### WORK TASK A
Copy the stretch of the Turtleboy hearing article from "The prosecutor alleged" through "for Jennifer Altman.", changing "jail cell" to "prison cell" wherever it appears.
### WORK TASK B
Carry the news article on the Turtleboy sanctions hearing forward from its final sentence.

Lawyers in the ‘Turtleboy’ case blast each other with dueling sanctions requests
A special prosecutor and the defense attorney for blogger Aidan “Turtleboy” Kearney battled out motions against one another in a Friday hearing, showing the central figures aren’t needed to keep the drama coming in the ever-expanding Karen Read murder case saga.
The heat between Norfolk Special Prosecutor Kenneth Mello and Kearney defense attorney Tim Bradl began Wednesday afternoon when Mello dropped a motion seeking to sanction Bradl and have the court fine him $10,000.
The prosecutor alleged that Bradl had concocted a scheme that allowed Kearney to continue the intimidation campaign he has been indicted for against state witnesses in the murder case of Read from his jail cell by use of unmonitored phone calls with people who are not supposed to have such a privilege.
Bradl fired back Friday ahead of the hearing with his own motion to strike Mello’s from the record, sanction Mello to the tune of $20,000 and force him to write a public, written apology for Jennifer Altman.
She’s one of the women Mello said Kearney talked to on privileged lines against jailhouse rules, and who Bradl said has suffered her own harassment after her phone number was published in Mello’s motion. He also asked for a hearing to disqualify Mello from the case.

### LISTED ENTRIES
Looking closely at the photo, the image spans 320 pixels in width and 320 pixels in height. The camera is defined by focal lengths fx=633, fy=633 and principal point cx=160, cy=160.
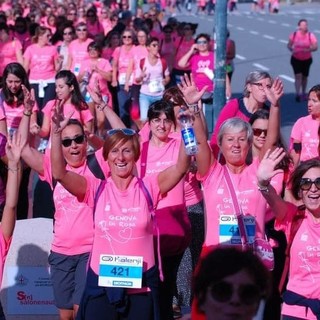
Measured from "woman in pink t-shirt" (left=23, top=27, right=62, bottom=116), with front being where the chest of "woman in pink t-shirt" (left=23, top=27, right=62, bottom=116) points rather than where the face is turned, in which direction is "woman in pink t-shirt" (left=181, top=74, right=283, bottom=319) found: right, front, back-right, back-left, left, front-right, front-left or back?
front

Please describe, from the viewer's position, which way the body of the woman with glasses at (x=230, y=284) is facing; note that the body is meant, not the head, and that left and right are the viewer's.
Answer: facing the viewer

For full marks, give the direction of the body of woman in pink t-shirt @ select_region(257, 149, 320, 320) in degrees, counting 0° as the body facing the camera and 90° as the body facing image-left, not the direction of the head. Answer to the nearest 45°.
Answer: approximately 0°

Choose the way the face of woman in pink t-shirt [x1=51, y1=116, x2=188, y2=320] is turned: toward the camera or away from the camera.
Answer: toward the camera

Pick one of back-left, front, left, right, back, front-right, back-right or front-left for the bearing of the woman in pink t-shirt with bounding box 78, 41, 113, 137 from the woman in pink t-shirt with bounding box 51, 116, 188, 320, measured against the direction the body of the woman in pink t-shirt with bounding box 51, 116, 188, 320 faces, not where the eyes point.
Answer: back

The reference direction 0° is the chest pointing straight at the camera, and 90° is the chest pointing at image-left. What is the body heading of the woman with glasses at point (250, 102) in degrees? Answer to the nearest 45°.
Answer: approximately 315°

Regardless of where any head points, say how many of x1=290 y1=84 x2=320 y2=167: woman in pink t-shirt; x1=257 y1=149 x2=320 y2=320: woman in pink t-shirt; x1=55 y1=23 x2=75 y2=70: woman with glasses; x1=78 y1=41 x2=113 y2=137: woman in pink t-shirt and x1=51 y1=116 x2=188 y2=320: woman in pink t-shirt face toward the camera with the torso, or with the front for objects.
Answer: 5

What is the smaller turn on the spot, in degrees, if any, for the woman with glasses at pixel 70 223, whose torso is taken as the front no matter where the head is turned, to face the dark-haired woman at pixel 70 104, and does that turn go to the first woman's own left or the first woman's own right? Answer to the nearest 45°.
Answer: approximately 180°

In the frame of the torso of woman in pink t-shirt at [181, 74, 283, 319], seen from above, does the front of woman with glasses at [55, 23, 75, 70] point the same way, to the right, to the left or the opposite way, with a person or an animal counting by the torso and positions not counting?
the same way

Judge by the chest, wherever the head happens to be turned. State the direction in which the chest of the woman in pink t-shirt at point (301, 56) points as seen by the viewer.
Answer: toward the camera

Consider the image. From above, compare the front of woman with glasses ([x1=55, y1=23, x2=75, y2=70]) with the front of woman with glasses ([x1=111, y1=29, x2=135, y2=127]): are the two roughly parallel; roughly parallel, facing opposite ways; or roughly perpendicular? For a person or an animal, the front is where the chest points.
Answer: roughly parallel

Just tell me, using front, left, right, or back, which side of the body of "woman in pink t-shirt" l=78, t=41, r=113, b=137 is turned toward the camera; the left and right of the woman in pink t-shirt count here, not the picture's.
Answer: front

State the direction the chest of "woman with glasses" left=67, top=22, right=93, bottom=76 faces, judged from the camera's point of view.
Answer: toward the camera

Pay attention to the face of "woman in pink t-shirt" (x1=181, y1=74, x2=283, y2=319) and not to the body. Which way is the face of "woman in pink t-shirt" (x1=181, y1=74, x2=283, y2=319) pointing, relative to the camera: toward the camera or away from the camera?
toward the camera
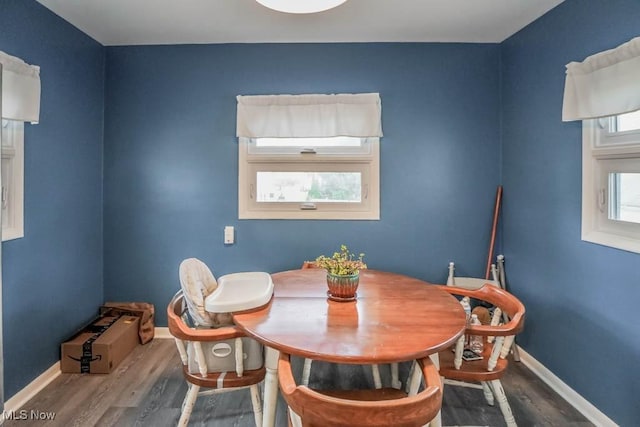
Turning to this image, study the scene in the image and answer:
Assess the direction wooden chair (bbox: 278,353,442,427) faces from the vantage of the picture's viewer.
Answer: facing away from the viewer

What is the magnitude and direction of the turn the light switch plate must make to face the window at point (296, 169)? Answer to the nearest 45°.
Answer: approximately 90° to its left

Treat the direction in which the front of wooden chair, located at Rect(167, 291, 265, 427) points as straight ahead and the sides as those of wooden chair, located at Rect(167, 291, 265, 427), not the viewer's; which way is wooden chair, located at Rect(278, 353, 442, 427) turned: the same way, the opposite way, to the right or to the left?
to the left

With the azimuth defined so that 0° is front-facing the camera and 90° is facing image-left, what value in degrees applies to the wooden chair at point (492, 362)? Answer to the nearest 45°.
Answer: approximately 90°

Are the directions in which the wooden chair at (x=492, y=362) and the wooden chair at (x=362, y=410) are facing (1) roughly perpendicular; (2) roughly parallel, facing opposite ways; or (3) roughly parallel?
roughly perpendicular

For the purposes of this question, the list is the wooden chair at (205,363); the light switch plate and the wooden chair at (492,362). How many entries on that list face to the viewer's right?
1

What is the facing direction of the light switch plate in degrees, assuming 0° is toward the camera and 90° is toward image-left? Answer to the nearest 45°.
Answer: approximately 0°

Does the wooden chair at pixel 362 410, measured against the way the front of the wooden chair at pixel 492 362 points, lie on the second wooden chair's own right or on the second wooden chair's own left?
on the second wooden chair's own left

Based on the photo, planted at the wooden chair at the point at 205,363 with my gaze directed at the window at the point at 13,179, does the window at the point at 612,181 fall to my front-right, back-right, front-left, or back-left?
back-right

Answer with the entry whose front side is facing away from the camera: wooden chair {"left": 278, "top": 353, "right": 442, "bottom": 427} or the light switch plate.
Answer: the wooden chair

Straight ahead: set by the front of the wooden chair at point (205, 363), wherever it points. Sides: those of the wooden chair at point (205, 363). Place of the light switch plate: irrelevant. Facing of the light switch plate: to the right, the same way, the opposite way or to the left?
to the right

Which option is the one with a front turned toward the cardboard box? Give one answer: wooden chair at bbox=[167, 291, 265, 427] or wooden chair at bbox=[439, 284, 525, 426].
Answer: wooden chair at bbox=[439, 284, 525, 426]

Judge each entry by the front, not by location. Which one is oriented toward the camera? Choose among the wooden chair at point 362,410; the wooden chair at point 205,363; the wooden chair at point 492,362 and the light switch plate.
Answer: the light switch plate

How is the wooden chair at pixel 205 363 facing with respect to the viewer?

### RESPONSE A
The prosecutor alleged that Bradl had concocted a scheme that allowed Kearney to continue the intimidation campaign he has been indicted for against state witnesses in the murder case of Read from his prison cell by use of unmonitored phone calls with people who are not supposed to have such a privilege.
Bradl fired back Friday ahead of the hearing with his own motion to strike Mello’s from the record, sanction Mello to the tune of $20,000 and force him to write a public, written apology for Jennifer Altman.

### RESPONSE B
The immediate results were mixed, with Norfolk Superior Judge Debra Squires-Lee taking the arguments under advisement and ordering only smaller steps. She ordered that Bradl inform the Norfolk House of Correction, where his client is jailed, that he is the only attorney on record before the end of the day.
She also ordered that Mello’s motion be sealed and that he submit a new copy with phone numbers redacted for the public record. She also set a deadline for Mello’s response to Bradl’s sanction motion for Feb. 9.
Kearney, 42, of Holden, blogs and releases YouTube videos under the name “Turtleboy” and has taken a particular interest in the case of Read, a Mansfield woman who is indicted in Norfolk Superior Court on second-degree murder in the death of her boyfriend of two years, Boston Police Officer John O’Keefe, on Jan. 29, 2022.
Kearney’s coverage is extremely pro-Read and has surpassed the Read defense’s own third-party culprit defense to implicate even more people in a conspiracy of cover-up.
Kearney was indicted last month, charging him with witness intimidation related to the case. Mello alleges that Kearney has directed his many followers, who are called “Turtleriders,” to harass and intimidate state witnesses by revealing their personal information in his coverage and outraging readers enough to use that information to nefarious ends.
“It gives me no pleasure to be here. In my 40 years of practice I have never sought sanctions against another lawyer,” Mello said at the start of the hearing Friday before Judge Debra Squires-Lee.
However, he said, he found the idea of Bradl setting up two non-lawyers as people Kearney could speak to on privileged lines “so egregious” that he took this step.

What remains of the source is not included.